For example, this SystemTap script can be used to show the call/return
hierarchy of a Python script:

   probe process("python").mark("function__entry") {
        filename = user_string($arg1);
        funcname = user_string($arg2);
        lineno = $arg3;

        printf("%s => %s in %s:%d\\n",
               thread_indent(1), funcname, filename, lineno);
   }

   probe process("python").mark("function__return") {
       filename = user_string($arg1);
       funcname = user_string($arg2);
       lineno = $arg3;

       printf("%s <= %s in %s:%d\\n",
              thread_indent(-1), funcname, filename, lineno);
   }

It can be invoked like this:

   $ stap \
     show-call-hierarchy.stp \
     -c "./python test.py"

The output looks like this:

   11408 python(8274):        => __contains__ in Lib/_abcoll.py:362
   11414 python(8274):         => __getitem__ in Lib/os.py:425
   11418 python(8274):          => encode in Lib/os.py:490
   11424 python(8274):          <= encode in Lib/os.py:493
   11428 python(8274):         <= __getitem__ in Lib/os.py:426
   11433 python(8274):        <= __contains__ in Lib/_abcoll.py:366

where the columns are:

* time in microseconds since start of script

* name of executable

* PID of process

and the remainder indicates the call/return hierarchy as the script
executes.

For a "--enable-shared" build of CPython, the markers are contained
within the libpython shared library, and the probe’s dotted path needs
to reflect this. For example, this line from the above example:

   probe process("python").mark("function__entry") {

should instead read:

   probe process("python").library("libpython3.6dm.so.1.0").mark("function__entry") {

(assuming a debug build of CPython 3.6)


Available static markers
========================

function__entry(str filename, str funcname, int lineno)

   This marker indicates that execution of a Python function has
   begun. It is only triggered for pure-Python (bytecode) functions.

   The filename, function name, and line number are provided back to
   the tracing script as positional arguments, which must be accessed
   using "$arg1", "$arg2", "$arg3":

      * "$arg1" : "(const char *)" filename, accessible using
        "user_string($arg1)"

      * "$arg2" : "(const char *)" function name, accessible using
        "user_string($arg2)"

      * "$arg3" : "int" line number

function__return(str filename, str funcname, int lineno)

   This marker is the converse of "function__entry()", and indicates
   that execution of a Python function has ended (either via "return",
   or via an exception).  It is only triggered for pure-Python
   (bytecode) functions.

   The arguments are the same as for "function__entry()"

line(str filename, str funcname, int lineno)

   This marker indicates a Python line is about to be executed.  It is
   the equivalent of line-by-line tracing with a Python profiler.  It
   is not triggered within C functions.

   The arguments are the same as for "function__entry()".

gc__start(int generation)

   Fires when the Python interpreter starts a garbage collection
   cycle. "arg0" is the generation to scan, like "gc.collect()".

gc__done(long collected)

   Fires when the Python interpreter finishes a garbage collection
   cycle. "arg0" is the number of collected objects.

import__find__load__start(str modulename)

   Fires before "importlib" attempts to find and load the module.
   "arg0" is the module name.

## [What you have to do]
For each statement about the passage on Python's static markers, answer yes or no and quote the words from it that decide the answer: (a) the function__return marker fires when a function ends through an exception; (b) the first column of the sample output gives the time in milliseconds since the script started; (c) for gc__done, arg0 holds the number of collected objects. Rely on this text alone and nothing else.

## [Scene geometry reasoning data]
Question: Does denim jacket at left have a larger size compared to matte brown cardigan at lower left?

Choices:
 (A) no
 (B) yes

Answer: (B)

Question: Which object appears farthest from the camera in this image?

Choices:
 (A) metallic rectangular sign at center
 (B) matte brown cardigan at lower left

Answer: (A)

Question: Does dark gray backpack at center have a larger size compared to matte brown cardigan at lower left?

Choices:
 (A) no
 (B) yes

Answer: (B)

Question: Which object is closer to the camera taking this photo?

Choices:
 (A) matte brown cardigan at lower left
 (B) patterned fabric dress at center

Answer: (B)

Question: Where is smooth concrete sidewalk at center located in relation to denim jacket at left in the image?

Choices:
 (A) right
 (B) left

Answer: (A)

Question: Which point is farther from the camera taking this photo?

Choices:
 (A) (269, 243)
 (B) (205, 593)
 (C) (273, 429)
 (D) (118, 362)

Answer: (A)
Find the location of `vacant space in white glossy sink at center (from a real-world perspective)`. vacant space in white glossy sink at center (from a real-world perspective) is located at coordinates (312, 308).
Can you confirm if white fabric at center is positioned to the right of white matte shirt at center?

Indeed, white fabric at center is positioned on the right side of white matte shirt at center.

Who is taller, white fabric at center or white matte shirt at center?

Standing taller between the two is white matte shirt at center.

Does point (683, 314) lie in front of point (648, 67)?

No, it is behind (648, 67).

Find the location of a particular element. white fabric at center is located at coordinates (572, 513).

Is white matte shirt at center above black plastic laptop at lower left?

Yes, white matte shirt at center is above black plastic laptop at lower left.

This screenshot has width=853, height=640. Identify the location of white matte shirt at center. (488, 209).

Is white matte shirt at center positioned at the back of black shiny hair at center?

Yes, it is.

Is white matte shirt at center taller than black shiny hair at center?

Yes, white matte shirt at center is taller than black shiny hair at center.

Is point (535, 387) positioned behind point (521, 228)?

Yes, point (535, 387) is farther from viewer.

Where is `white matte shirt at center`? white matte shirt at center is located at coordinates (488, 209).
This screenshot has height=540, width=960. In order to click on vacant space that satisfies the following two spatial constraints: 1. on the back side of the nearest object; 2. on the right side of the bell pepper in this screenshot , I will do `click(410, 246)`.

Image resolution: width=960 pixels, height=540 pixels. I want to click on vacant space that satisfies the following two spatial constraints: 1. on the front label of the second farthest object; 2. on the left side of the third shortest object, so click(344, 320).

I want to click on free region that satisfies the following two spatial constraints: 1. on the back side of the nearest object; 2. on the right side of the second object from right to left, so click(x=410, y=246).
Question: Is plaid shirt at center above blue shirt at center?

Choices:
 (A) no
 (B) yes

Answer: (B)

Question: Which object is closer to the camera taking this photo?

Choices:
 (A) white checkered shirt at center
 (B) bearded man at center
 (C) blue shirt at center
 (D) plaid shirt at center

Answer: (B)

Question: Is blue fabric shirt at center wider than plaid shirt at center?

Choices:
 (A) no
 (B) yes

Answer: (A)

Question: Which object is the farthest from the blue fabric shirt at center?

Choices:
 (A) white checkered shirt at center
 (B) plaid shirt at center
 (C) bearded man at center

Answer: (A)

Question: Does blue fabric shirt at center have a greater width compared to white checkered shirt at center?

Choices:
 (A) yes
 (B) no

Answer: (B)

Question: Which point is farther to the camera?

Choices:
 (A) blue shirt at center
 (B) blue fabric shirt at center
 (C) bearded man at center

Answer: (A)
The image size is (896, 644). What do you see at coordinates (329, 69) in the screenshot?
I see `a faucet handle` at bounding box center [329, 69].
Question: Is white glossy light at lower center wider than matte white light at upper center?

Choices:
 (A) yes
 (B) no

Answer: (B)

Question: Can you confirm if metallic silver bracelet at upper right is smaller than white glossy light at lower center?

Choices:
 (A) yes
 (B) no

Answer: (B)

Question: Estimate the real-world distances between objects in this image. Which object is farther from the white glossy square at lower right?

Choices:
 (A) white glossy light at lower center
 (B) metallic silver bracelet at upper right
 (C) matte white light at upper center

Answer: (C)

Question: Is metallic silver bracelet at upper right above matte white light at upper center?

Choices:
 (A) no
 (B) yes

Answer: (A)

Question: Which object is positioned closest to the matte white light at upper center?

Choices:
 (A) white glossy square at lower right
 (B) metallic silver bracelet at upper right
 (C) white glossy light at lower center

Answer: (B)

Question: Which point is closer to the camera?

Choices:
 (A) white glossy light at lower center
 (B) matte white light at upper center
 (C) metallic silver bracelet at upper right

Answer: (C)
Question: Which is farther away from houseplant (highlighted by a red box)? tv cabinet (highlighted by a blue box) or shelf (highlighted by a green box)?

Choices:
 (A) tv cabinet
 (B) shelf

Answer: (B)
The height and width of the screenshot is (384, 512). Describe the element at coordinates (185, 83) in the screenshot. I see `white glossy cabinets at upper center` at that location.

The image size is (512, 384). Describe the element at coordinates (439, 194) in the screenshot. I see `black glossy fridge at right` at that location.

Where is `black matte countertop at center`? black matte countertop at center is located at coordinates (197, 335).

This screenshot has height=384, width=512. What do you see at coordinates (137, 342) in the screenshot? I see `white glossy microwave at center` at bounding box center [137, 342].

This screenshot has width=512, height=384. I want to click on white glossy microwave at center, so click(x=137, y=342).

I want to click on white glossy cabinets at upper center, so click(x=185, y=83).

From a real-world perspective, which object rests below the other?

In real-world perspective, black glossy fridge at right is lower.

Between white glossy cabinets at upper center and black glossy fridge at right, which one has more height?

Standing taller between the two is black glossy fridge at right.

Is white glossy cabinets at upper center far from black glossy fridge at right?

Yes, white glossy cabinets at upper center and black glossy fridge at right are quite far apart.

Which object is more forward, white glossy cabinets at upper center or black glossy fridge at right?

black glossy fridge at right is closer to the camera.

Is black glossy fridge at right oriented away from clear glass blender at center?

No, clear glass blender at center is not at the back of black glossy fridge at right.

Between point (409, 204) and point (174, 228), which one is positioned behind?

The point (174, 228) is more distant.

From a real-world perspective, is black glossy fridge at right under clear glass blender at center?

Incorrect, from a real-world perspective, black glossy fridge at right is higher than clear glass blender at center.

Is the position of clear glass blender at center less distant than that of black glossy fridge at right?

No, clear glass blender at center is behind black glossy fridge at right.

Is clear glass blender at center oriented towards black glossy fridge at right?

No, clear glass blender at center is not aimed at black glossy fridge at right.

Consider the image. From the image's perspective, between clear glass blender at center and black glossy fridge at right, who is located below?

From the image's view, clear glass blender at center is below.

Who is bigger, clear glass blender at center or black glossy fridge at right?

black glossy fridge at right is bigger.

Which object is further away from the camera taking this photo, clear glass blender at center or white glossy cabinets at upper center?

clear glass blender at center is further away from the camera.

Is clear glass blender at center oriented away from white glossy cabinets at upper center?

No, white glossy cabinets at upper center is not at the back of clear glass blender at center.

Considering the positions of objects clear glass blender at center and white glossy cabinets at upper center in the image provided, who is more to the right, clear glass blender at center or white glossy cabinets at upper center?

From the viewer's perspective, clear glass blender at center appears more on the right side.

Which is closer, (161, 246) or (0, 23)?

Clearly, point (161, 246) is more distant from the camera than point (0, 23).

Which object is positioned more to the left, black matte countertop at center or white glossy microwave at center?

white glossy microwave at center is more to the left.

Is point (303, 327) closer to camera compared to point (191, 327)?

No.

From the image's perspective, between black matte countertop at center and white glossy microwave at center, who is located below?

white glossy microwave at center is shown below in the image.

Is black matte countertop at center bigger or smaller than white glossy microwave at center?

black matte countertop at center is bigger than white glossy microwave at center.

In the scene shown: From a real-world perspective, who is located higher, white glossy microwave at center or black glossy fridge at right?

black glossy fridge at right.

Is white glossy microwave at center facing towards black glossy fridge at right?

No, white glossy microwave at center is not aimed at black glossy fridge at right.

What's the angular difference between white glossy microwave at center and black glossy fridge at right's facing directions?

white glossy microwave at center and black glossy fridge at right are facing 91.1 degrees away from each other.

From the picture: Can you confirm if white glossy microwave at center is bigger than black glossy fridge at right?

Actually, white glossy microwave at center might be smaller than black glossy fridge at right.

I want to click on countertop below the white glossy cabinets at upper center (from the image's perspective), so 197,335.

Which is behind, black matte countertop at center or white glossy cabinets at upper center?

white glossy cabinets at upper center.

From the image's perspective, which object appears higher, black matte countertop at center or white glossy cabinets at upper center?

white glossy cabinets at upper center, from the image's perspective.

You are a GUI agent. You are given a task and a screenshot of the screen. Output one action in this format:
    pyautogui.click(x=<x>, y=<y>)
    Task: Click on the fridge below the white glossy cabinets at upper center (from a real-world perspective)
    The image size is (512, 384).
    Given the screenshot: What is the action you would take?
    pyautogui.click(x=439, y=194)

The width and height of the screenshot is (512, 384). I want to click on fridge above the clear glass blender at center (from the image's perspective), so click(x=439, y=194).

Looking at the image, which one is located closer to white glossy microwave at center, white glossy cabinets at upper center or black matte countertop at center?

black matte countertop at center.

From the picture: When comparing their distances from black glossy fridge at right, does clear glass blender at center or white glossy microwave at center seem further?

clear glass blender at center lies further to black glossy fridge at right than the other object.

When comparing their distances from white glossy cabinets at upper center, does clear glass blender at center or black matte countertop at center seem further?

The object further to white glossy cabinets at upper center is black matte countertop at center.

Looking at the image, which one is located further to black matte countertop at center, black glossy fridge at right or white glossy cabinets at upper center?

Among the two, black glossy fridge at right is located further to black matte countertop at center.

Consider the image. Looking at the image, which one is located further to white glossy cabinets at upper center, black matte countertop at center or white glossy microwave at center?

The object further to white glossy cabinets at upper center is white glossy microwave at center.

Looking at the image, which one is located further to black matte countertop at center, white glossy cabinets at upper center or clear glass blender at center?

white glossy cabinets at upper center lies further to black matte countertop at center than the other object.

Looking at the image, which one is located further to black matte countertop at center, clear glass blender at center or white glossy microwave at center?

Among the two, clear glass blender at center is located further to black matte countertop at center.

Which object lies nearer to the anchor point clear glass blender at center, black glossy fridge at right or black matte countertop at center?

## [Finished task]
(a) Yes: "or via an exception"
(b) No: "time in microseconds since start of script"
(c) Yes: "is the number of collected objects"